Democracy veteran: we'll never give up in Hong Kong
Reverend Chu Yiu-ming, who first took on Beijing in the 1980s, says the Occupy Central rally can kick-start civil disobedience in HK
A 30-year veteran of the city's struggle for democracy, Reverend Chu Yiu-ming, said he had exhausted all other means to achieve his goals before deciding to turn to the planned civil disobedience movement, Occupy Central.
While insisting the movement had no enemies, Chu, one of the three core organisers of the plan, warned their democratic struggle could "last for generations" if Beijing failed again to answer their calls.
Chu was among the activists pushing for democracy during the Sino-British negotiation in the 1980s. "They were the old days when we could meet senior mainland officials, such as former director of the State Council's Hong Kong and Macau Affairs Office Lu Ping , to air our demands," Chu said. The Tiananmen Square crackdown in 1989 shut down those avenues of communication.

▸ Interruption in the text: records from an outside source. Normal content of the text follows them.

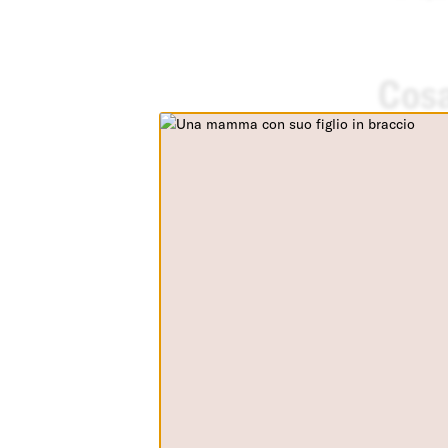
Cosa
La
viol
esercita
La tua privacy
Questa v
colpisc
Cookie strettamente
necessari
di quals
Cookie di Analisi
È una d
Cookies di terze parti
signific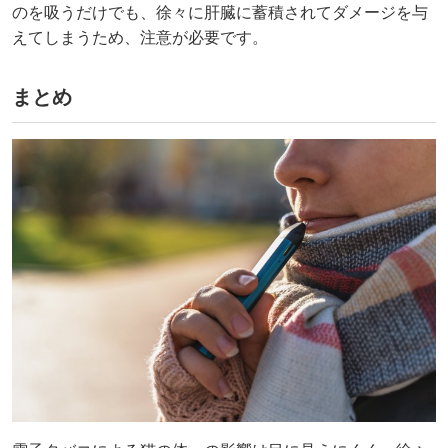
のを吸うだけでも、徐々に肝臓に蓄積されてダメージを与
えてしまうため、注意が必要です。
︎まとめ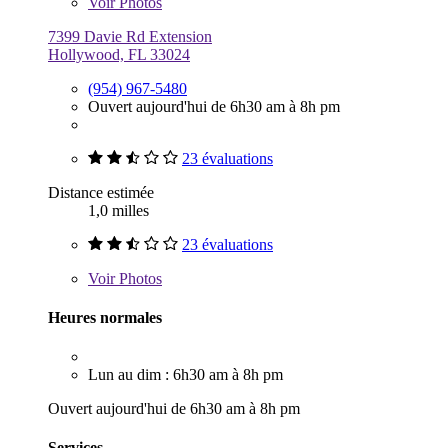
Voir
Photos
7399 Davie Rd Extension
Hollywood, FL 33024
(954) 967-5480
Ouvert aujourd'hui de 6h30 am à 8h pm
23 évaluations
Distance estimée
1,0 milles
23 évaluations
Voir
Photos
Heures normales
Lun au dim : 6h30 am à 8h pm
Ouvert aujourd'hui de 6h30 am à 8h pm
Services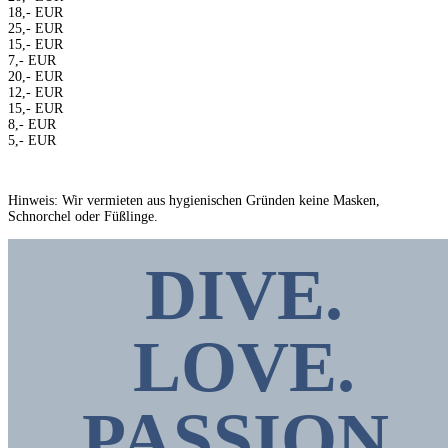
18,- EUR
25,- EUR
15,- EUR
7,- EUR
20,- EUR
12,- EUR
15,- EUR
8,- EUR
5,- EUR
Hinweis: Wir vermieten aus hygienischen Gründen keine Masken,
Schnorchel oder Füßlinge.
DIVE.
LOVE.
PASSION
.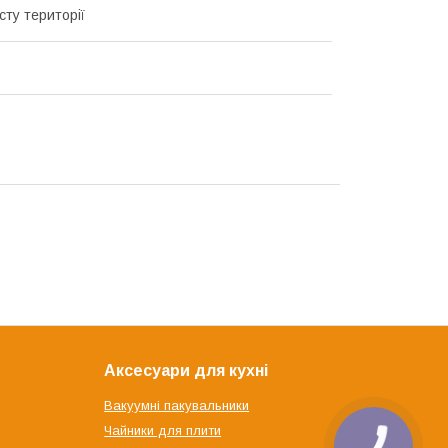
сту території
Аксесуари для кухні
Вакуумні пакувальники
Чайники для плити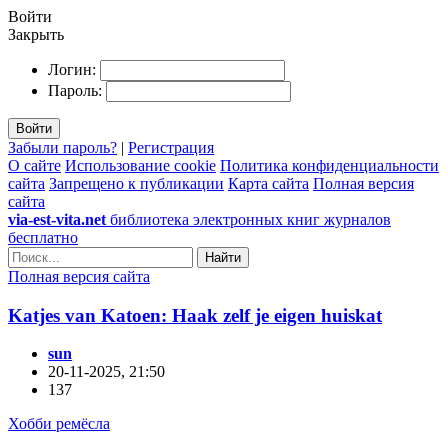
Войти
Закрыть
Логин:
Пароль:
Войти
Забыли пароль?
|
Регистрация
О сайте
Использование cookie
Политика конфиденциальности
сайта
Запрещено к публикации
Карта сайта
Полная версия
сайта
via-est-vita.net
библиотека электронных книг журналов
бесплатно
Найти
Полная версия сайта
Katjes van Katoen: Haak zelf je eigen huiskat
sun
20-11-2025, 21:50
137
Хобби ремёсла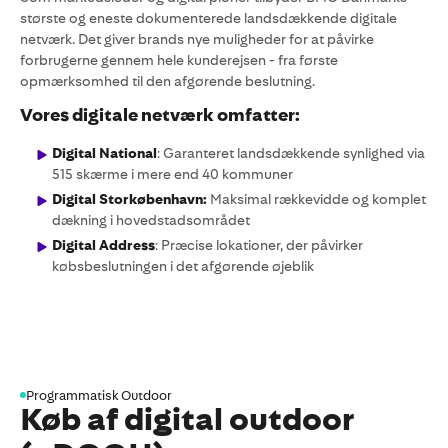
største og eneste dokumenterede landsdækkende digitale
netværk. Det giver brands nye muligheder for at påvirke
forbrugerne gennem hele kunderejsen - fra første
opmærksomhed til den afgørende beslutning.
Vores digitale netværk omfatter:
Digital National
: Garanteret landsdækkende synlighed via
515 skærme i mere end 40 kommuner
Digital Storkøbenhavn:
Maksimal rækkevidde og komplet
dækning i hovedstadsområdet
Digital Address
: Præcise lokationer, der påvirker
købsbeslutningen i det afgørende øjeblik
Programmatisk Outdoor
Køb af digital outdoor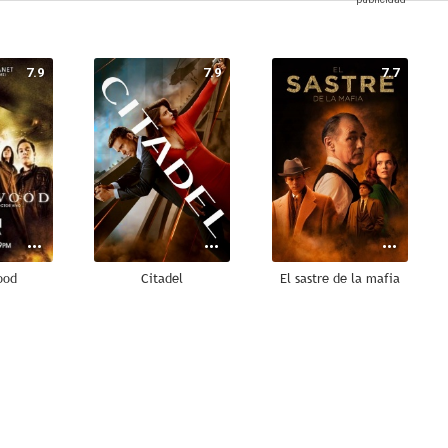
7.9
7.9
7.7
ood
Citadel
El sastre de la mafia
7.0
6.8
6.7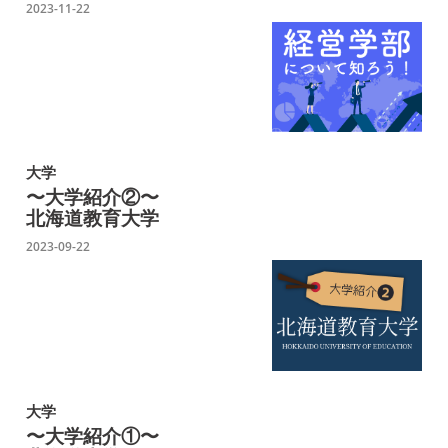
2023-11-22
大学
〜大学紹介②〜
北海道教育大学
2023-09-22
大学
〜大学紹介①〜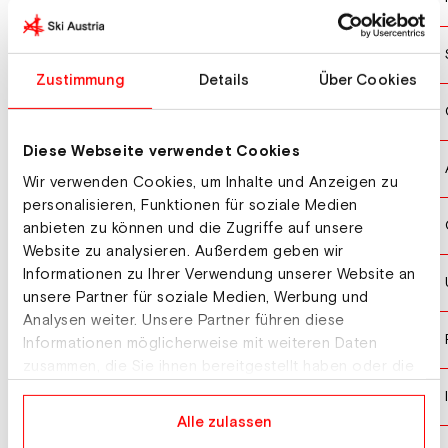
SIEGENTHALER Sina
10
Zustimmung
Details
Über Cookies
FISCHER Jana
11
Diese Webseite verwendet Cookies
CLIFT Mia
12
Wir verwenden Cookies, um Inhalte und Anzeigen zu
personalisieren, Funktionen für soziale Medien
BANKES Charlotte
13
anbieten zu können und die Zugriffe auf unsere
Website zu analysieren. Außerdem geben wir
Informationen zu Ihrer Verwendung unserer Website an
GASKILL Stacy
14
unsere Partner für soziale Medien, Werbung und
Analysen weiter. Unsere Partner führen diese
IAFRATE DANIELSSON Maja-Li
15
Informationen möglicherweise mit weiteren Daten
zusammen, die Sie ihnen bereitgestellt haben oder die
sie im Rahmen Ihrer Nutzung der Dienste gesammelt
GROBLECHNER Sofia
16
haben.
Alle zulassen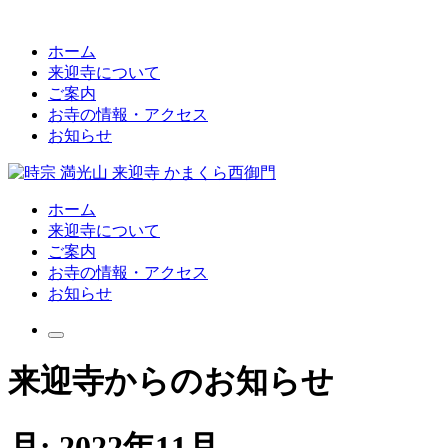
ホーム
来迎寺について
ご案内
お寺の情報・アクセス
お知らせ
ホーム
来迎寺について
ご案内
お寺の情報・アクセス
お知らせ
来迎寺からのお知らせ
月:
2022年11月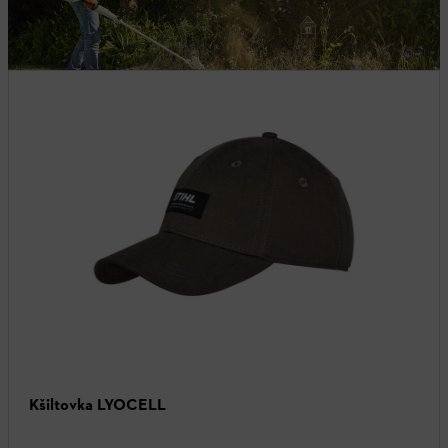
Připraveni na dovolenou: Projděte si naši širokou nabídku produktů.
Naše letní top výrobky, například, ručníky, pantofle, kšiltovky a
pohodlná trička, jsou ideálními společníky pro horké dny.
Kšiltovka LYOCELL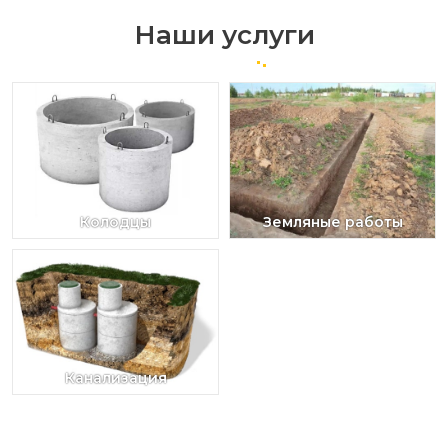
Наши услуги
Колодцы
Земляные работы
Канализация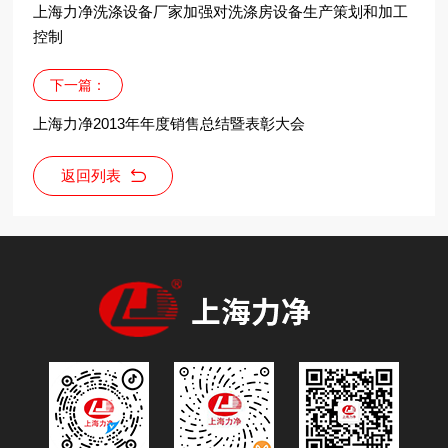
上海力净洗涤设备厂家加强对洗涤房设备生产策划和加工
控制
下一篇：
上海力净2013年年度销售总结暨表彰大会
返回列表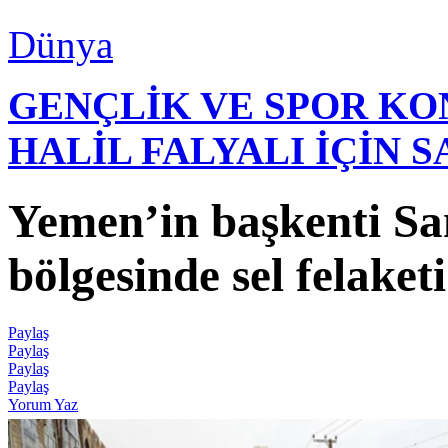
Dünya
GENÇLİK VE SPOR K
HALİL FALYALI İÇİN 
Yemen’in başkenti Sa
bölgesinde sel felaketi
Paylaş
Paylaş
Paylaş
Paylaş
Yorum Yaz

Chu, alongside late veteran democrat Szeto Wah, takes part in a secret mission to help mainland activists flee the country. He remains a core member of the Hong Kong Alliance in Support of Patriotic Democratic Movements in China.
In 2004, Chu and a group of academics spent months working on a universal suffrage proposal for the chief executive election in 2007 and the Legislative Council election the next year.
Days before they planned to announce the proposal, the Standing Committee of the National People's Congress ruled out universal suffrage for 2007 and 2008.
Among those academics were Dr Benny Tai Yiu-ting, a University of Hong Kong law professor, and Chan Kin-man, a sociology professor at Chinese University. They, along with Chu, are leading the Occupy Central movement, which aims to mobilise at least 10,000 protesters next year to block roads in Central.
"The defeat in 2004 was the time when I decided that civil disobedience was the only way out," said Chu, who will turn 70 next year. "The struggle is not for our generation, but for the next ones."
He said the movement would act as a catalyst for a civil awakening that would encourage people to think carefully about the city's future. "I have heard piteous sounds of suffering and it is because the government is not looking after its people.
"But even a civil disobedience struggle must follow the principle of 'love and peace', and a road blockade will only be the last step of the movement," the Baptist minister said.
"We will be strictly disciplined in practising non-violent protest. We have no enemy. We have no hatred towards the regime. All we want is a political system that will reconnect the government and the people."
But he also warned the struggle would continue until Beijing met their demands.
"Today we have moderates like Benny Tai coming out to propose the Occupy Central plan. The next generation will also come out, like Benny Tai, should our demands for democracy not be met," he said.
Chu was also using the protest to urge Hongkongers to rethink their obsession with money - sometimes called "the Central value". "Man does not live on bread alone," he said. "It is the reason we are doing Occupy Central, not Occupy Western," where the central government's liaison office is located.